Keep iin mind kids out grow bikes much faster than they can wear them out. Check Craig's List. I got my daugher a mint condition Trek MT220 for $125. She will likely ride it for two years and then I will upgrade her to something a little bigger. The Trek will hold it's value as it is...a good bike.


----------



## Touch0Gray (May 29, 2003)

Trek actually has a trade in program on kids bikes, were you aware of that?


----------



## Tommy Walker (Aug 14, 2009)

Touch0Gray said:


> Trek actually has a trade in program on kids bikes, were you aware of that?


Does Trek make good kids bikes?


----------



## Touch0Gray (May 29, 2003)

hey, up to 50% of your purchase price back credited to the new purchase adds to the QUALITY

and I like Trek


----------



## Camilo (Jun 23, 2007)

I was lucky to have two girls, about the same size (for their respective ages) about 3 years apart. Our typical cycle was:

Buy a nice clean used kids bike at the bike swap - or have it given or sold to us cheap by a friend or acquaintance.

Older girl rides it for a couple of years, repeat above for her "new" bike.

Younger girl inherits the bike at that point or maybe the next summer. Repeat cycle.

Sell the still perfectly functioning, still very clean, bike for a very low price at the spring club bike swap or, more likely, just give it to a friend with younger kids. 

I still adhere to the philosophy I mentioned above: color and size are far more important to a kid than anything that we as parents would identify as "quality". This is assuming the bike works well, from pedaling to brakes. But working well isn't a very high standard for any bike to meet or exceed.

I've never met a kid that age who would choose a "quality" LBS bike over any old bike from Walmart or a bike swap that was painted with a color they liked.

Case in point my own experience: I, and most of my buddies had heavy, typical cruiser type bikes in the 60's: red frame, chrome fenders, fake gas tank type styling, maybe two speed bendix hub shifting, coaster brakes, etc. We loved those bikes and rode everywhere, every day. We had absolutely no respect or desire for the poor rich kid who had the (relatively) lightweight, army green Raleigh with hand brakes and a 3 speed internal hub. No doubt that Raleigh was much higher quality, worked better, and lasted longer. But all that was meaningless to us. Undermining my color theory, we probably wouldn't have liked it even if it were red! It was just not cool.

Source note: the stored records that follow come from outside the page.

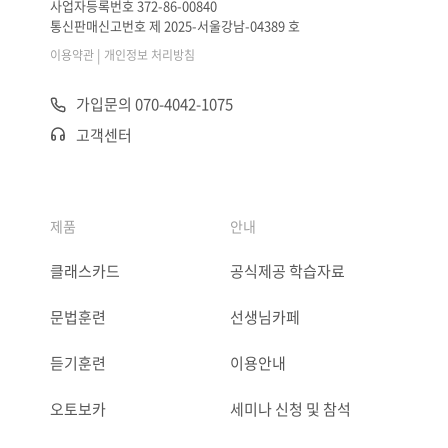
사업자등록번호 372-86-00840
통신판매신고번호 제 2025-서울강남-04389 호
|
이용약관
개인정보 처리방침
가입문의 070-4042-1075
고객센터
제품
안내
클래스카드
공식제공 학습자료
문법훈련
선생님카페
듣기훈련
이용안내
오토보카
세미나 신청 및 참석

That's what kids like, just like us: colorful, shiny bikes. That's what motivates them to ride.


----------



## exracer (Jun 6, 2005)

> bike recommendations for a 6-7 year old


Moots custom titanium. 
Well, you asked.


----------



## stoked (Aug 6, 2004)

OP: Marin makes good light Al frame bikes for kids. Don't buy a steel X-mart bike. I was in toys r us last night and lifted a 16" wheel bike for 3-6 year olds and it weighed more than my MTB.


----------



## Cheerios (Sep 10, 2011)

Specialized Hotrocks SS
1. Convert the princess bike into strider bike. Free. And let her help wrench.
2. I.m on kid#5 now learning on smaller striders. First 20inch wheel bike is hands down the Specialized Hotrocks singlespeed/coaster brake version. Light weight aluminum frame for hills, and simple maintenance.
3. Might work a deal if you buy yourself a new bike too.


----------